Il giudicante sarà dunque incaricato di valutare l’indipendenza e la maturità del giudizio espresso dal minore e attribuirgli il giusto peso nella determinazione del suo superiore interesse. Ciò comporterà la necessità per il giudice di procedere a ulteriori accertamenti quando risulti dubbia l’effettiva corrispondenza del volere espresso con il reale interesse del bambino.

Questo aspetto, di fondamentale importanza, è stato chiarito qualche anno fa dalla Corte Europea dei diritti dell’Uomo, con la celebre sentenza del 13 luglio 2010, Elsholz c.
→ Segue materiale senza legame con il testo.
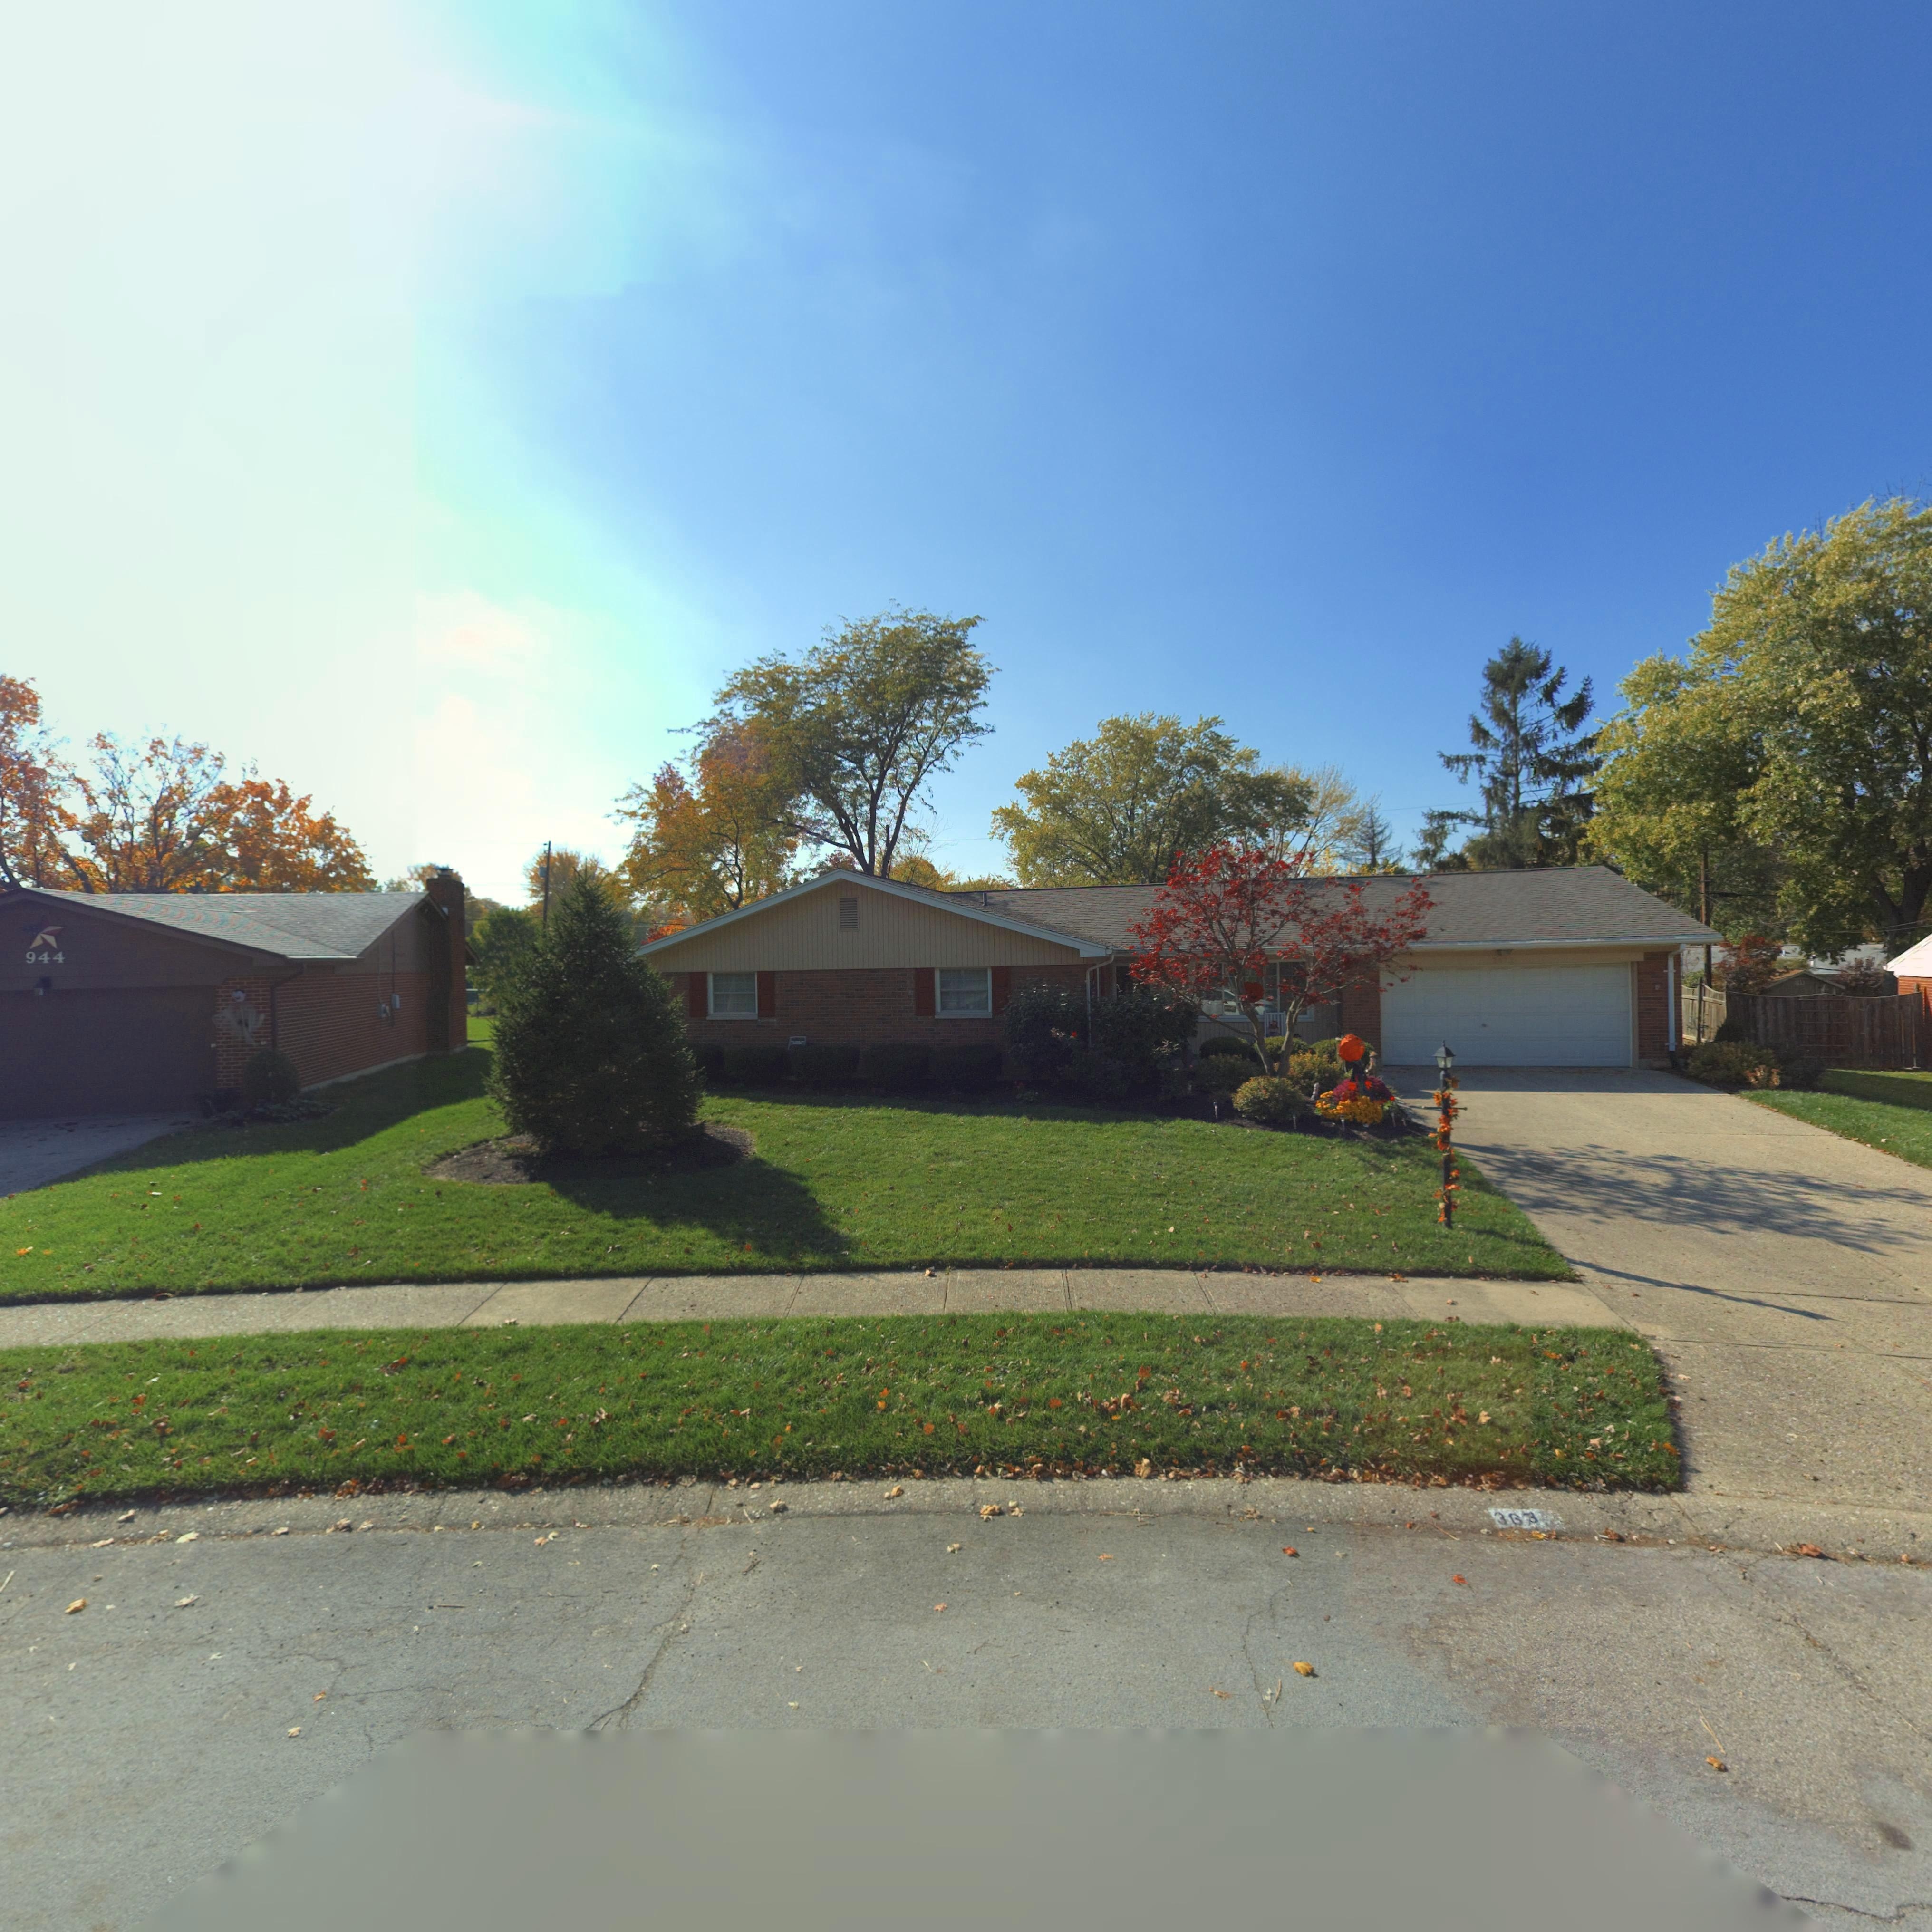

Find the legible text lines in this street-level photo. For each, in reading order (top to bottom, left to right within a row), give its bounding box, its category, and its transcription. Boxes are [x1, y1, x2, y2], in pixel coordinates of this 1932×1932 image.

Germania in cui la Corte ha censurato la decisione dell’Autorità nazionale tedesca che aveva negato il diritto del padre ad intrattenere regolari frequentazioni con il figlio, sulla scorta della mera volontà espressa da quest’ultimo e senza disporre alcuna delle ulteriori indagini richieste ripetutamente dal padre al fine di valutarne l’effettiva corrispondenza del volere espresso dal bambino al superiore interesse dello stesso.

In quali modi si procede all’ascolto del minore?

Le normative internazionali in materia lasciano liberi i giudici nel determinare i mezzi e le modalità attraverso cui procedere all’audizione del minore, tra quelli messi a disposizione tanto dal loro diritto nazionale quanto, in ambito europeo, dal regolamento n°1206/2001.

Qualora, poi, si debba procedere all’ascolto di bambini in tenera età, la Commissione delle Nazioni Unite sui diritti del fanciullo suggerisce l’utilizzo privilegiato di forme di comunicazione non verbali, quali il gioco, il linguaggio del corpo, le espressioni facciali, il disegno, la pittura.